For each record below, give an exact transcription.

BEGIN

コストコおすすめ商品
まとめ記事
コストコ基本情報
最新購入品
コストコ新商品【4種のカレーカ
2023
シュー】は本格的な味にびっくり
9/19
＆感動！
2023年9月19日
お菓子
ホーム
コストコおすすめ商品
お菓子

END

**Answer box**.
コストコおすすめ商品
まとめ記事
コストコ基本情報
最新購入品
コストコ新商品【4種のカレーカ
2023
シュー】は本格的な味にびっくり
9/19
＆感動！
2023年9月19日
お菓子
ホーム
コストコおすすめ商品
お菓子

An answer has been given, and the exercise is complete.